Часто своих детей интеллигенция, помогавшая  в свои летние отпуска колхозу, брала с  собой в длительную поездку на арбе, запряженной волами. Возницы иногда останавливали флегматичных животных и заставляли нас, детей, проверять у запряженных невольников ярмо или иго: не развязались ли веревки, удерживающие деревянные хомуты в нормальном состоянии. Думаю, что возницы это делали нарочно, чтобы мы не уснули и не свалились невзначай с воза. Забыл уже, какими словами возницы останавливали волов, но помню, что животные эту команду считали любимой и останавливались сразу всей длинной колонной, в которой насчитывалось иногда до двух десятков арб. Зато трогались рогатые ленивцы не вдруг, несмотря на то, что все возницы  кричали хором своим волам: «Цоб цобэ! Цоб цобэ!» Это означало то, что и для лошадей: «Нннооо!». Когда же надо было по дороге повернуть налево, то волам звучало  на первой арбе «цоб!», а когда направо – «цобэ!».
 
Так и тащились до самой станции. От мешков шел густой и теплый хлебный дух. Чумацкий Шлях (Млечный Путь) был всё время поперек нашего земного следования. Ярко светили августовские звёзды. Светлый, чистый месяц вис сбоку обоза, а женщины тихо, почти вполголоса, чтобы не вспугнуть прелести тихой украинской ночи, пели: «Мiсяць на небi, зiроньки сяють,/ Тихо по морю човен пливе. /В човнi дiвчина пicню спiвае,  /А козак чуе – серденьько мре…». 

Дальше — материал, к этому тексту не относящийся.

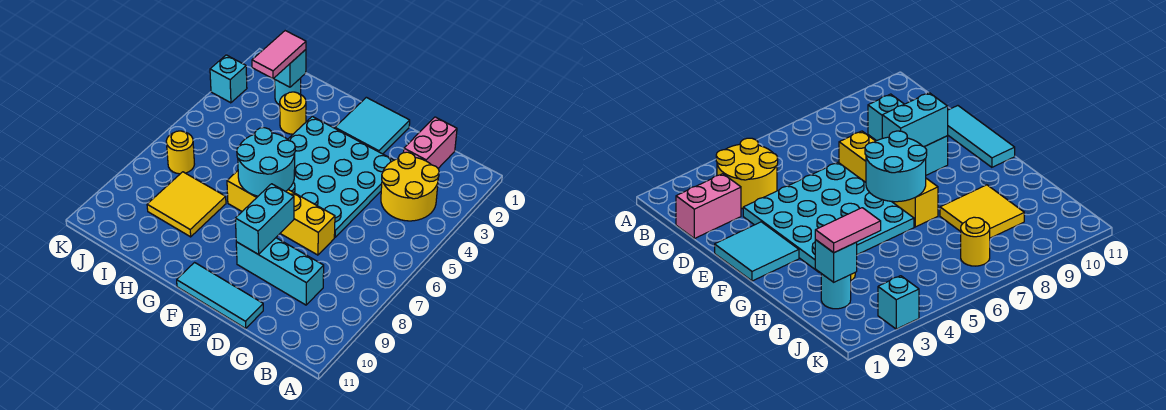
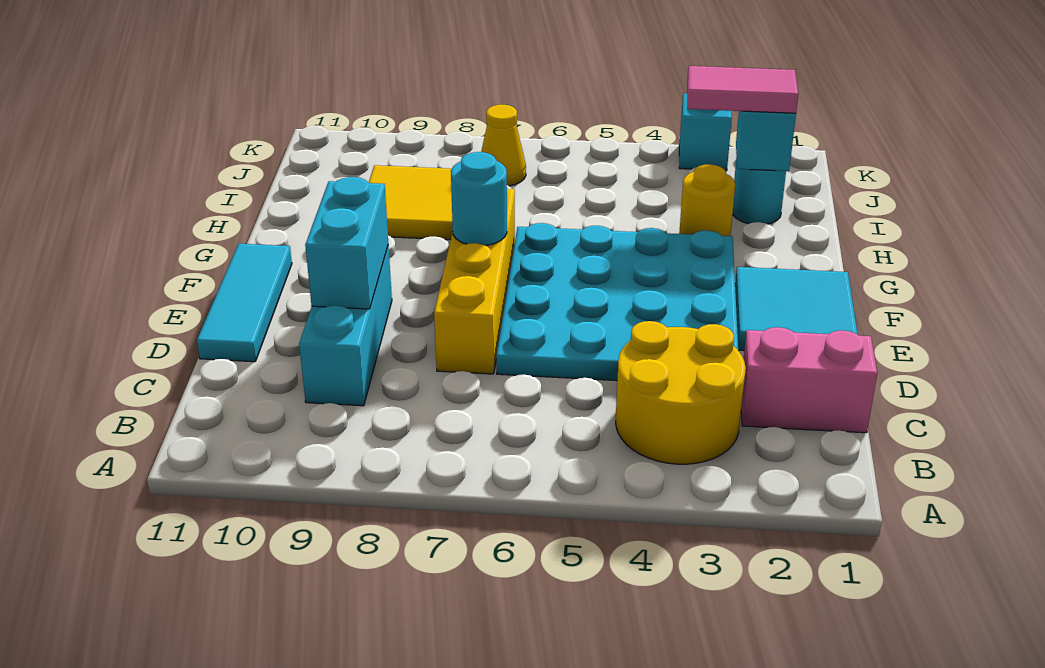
cyan 1x2 brick [235,184,294,255] -> cyan 1x2 brick turned to [305,177,388,309]
cyan 2x2 round brick [237,128,295,196] -> cyan 1x1 round brick [451,152,507,246]
yellow 1x1 round brick [166,131,194,174] -> yellow 1x1 cone [481,105,526,186]

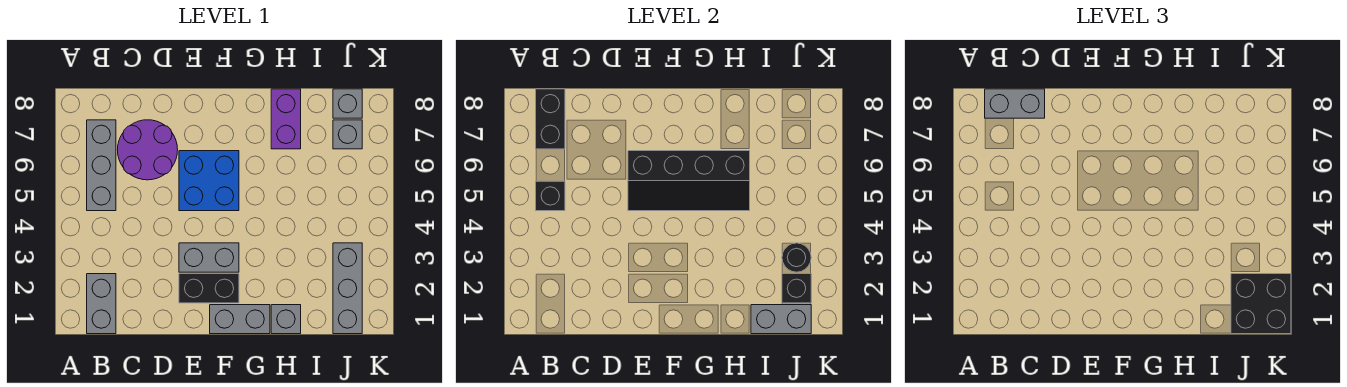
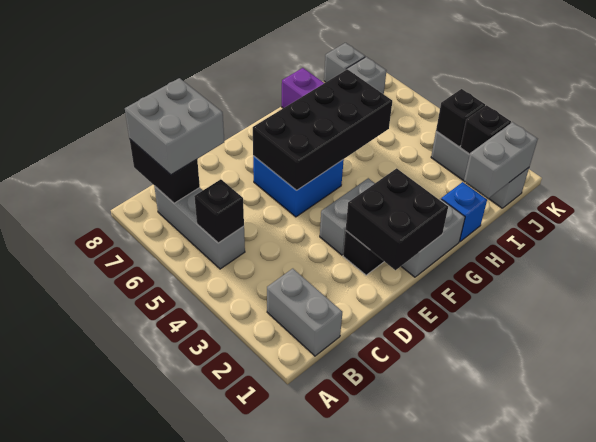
grey 1x2 brick [985,89,1045,118] -> grey 2x2 brick [125,78,224,175]
purple 2x2 round brick [118,120,178,180] -> none
black 2x4 slope [628,151,750,211] -> black 2x4 brick [253,69,392,190]
grey 1x1 brick [271,305,301,334] -> blue 1x1 brick [441,182,487,242]
black 2x2 brick [1231,274,1291,334] -> black 2x2 brick moved to [346,168,448,270]
black 1x1 round brick [782,243,811,272] -> black 1x1 brick [436,89,485,147]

 Даже учеником, на уроках истории или литературы, когда говорилось о татаро-монгольском иге или о пушкинской строчке «ярем он барщины старинной оброком легким заменил»,  я долго ещё осознавал слова «ярем» и «иго» в прямом смысле – на шеях удивительных животных, помогавших кормить страну в непростое послевоенное время…

Это было время единого языка, единых смыслов и ощущения единой семьи.